## Available data
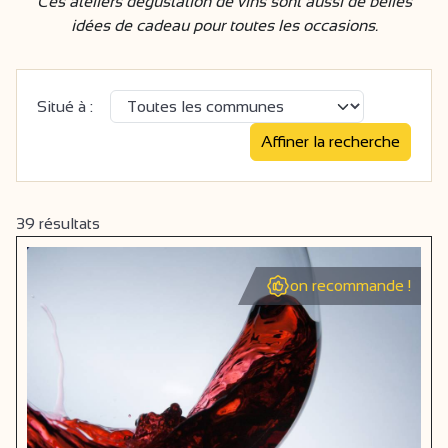
Ces ateliers dégustation de vins sont aussi de belles
idées de cadeau pour toutes les occasions.
Situé à :
39
résultats
on recommande !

## Task requirements
Word for word, give back each entry from above, but skip any picture.

## Solution below
Ces ateliers dégustation de vins sont aussi de belles
idées de cadeau pour toutes les occasions.
Situé à :
39
résultats
on recommande !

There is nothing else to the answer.